Este acontecimiento no es nuevo, desde luego, pero se ha recrudecido en los últimos años, especialmente en esta época 'postcovid', en la que viajar no es ya moderadamente factible, sino éticamente necesario (Carpe Diem, otro mito). La grandes ciudades se han convertido en espacios deshumanizados, sin alma, parques de atracciones recaudatorios, donde no hay árboles ni apenas lugares en los que sentarse y frenar momentáneamente el impulso voraz de la masa. El tiempo medio que cada visitante dedica a la contemplación de una fachada, un cuadro o una escultura es el tiempo que se aplica a fotografiarse junto a él; después de eso, ya no vale la pena quedarse, sino continuar la búsqueda de otro mito donde capturar nuestra presencia y compartirla con otros a través de las redes sociales (un mito, el de las redes, igual o más poderoso que los mencionados, por cierto). Al igual que en la antigüedad las profecías del Oráculo de Delfos o el templo de Salomón en Jerusalén atraían a miles de peregrinos dispuestos a gastar lo necesario por tener proximidad al mito, hoy el Coliseo de Roma, el Big Ben de Londres, la Torre Eiffel de París o la Plaza Mayor de Madrid se han transformado en epítomes de este nuevo paradigma turístico consagrado al consumo rápido y la dictadura del “yo estuve aquí”.

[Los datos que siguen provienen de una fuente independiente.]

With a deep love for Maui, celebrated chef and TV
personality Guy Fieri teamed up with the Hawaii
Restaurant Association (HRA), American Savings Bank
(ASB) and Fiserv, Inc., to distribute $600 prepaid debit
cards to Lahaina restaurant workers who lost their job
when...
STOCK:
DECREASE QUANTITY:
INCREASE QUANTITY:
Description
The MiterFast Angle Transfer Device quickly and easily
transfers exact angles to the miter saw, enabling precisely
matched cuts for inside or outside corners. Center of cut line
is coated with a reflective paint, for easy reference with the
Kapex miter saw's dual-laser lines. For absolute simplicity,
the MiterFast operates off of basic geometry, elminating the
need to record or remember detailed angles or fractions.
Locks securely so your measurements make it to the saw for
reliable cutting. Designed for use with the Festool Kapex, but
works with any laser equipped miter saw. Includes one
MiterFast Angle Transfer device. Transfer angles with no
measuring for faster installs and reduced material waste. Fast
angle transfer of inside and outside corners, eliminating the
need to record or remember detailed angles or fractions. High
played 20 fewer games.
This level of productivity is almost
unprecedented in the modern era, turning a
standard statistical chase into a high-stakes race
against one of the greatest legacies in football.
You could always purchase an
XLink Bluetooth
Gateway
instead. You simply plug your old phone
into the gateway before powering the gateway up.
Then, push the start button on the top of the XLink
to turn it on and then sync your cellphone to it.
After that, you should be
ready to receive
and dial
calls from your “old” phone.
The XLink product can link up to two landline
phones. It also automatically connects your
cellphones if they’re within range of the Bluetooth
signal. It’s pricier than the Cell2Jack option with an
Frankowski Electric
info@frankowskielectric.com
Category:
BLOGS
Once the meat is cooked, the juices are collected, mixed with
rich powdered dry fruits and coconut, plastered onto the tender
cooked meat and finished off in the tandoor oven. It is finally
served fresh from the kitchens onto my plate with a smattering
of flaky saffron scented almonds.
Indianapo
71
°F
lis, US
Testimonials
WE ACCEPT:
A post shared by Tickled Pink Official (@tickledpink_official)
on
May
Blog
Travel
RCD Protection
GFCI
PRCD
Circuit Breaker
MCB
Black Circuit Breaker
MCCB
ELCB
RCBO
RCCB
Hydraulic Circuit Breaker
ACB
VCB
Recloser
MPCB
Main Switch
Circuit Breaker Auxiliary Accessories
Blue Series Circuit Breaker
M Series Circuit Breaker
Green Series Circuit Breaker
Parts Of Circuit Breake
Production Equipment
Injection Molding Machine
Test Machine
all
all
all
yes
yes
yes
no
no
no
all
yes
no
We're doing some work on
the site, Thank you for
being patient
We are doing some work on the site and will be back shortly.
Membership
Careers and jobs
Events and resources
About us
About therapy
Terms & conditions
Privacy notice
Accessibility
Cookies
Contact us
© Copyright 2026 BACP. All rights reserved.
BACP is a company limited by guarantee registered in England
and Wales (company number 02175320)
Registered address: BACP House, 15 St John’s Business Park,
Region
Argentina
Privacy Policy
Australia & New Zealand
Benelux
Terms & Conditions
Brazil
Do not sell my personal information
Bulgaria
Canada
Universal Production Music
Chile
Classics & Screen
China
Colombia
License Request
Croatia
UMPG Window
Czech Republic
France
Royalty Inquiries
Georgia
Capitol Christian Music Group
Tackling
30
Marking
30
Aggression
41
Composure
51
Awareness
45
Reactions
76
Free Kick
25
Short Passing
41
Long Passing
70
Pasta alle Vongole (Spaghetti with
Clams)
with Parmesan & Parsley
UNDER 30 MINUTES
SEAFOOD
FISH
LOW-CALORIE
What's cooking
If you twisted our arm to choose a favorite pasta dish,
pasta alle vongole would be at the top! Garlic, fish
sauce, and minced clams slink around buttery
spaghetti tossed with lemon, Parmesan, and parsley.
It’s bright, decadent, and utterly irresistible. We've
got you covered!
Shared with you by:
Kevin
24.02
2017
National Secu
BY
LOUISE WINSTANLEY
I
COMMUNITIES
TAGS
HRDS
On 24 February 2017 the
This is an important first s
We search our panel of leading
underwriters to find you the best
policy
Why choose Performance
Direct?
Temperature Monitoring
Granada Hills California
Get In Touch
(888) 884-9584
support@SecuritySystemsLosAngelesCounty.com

Así que ya saben, si desean ser consumidos por el irrefrenable deleite al que sucumbió Stendhal y caer presa de palpitaciones, sudores fríos y sofocos, vayan ustedes a donde quiera que sea y si de entre la muchedumbre agolpada en el parque de atracciones al que hayan ido son capaces de vislumbrar un goce parecido al que el novelista francés vivió hace doscientos años, cuéntenmelo, háganme el favor.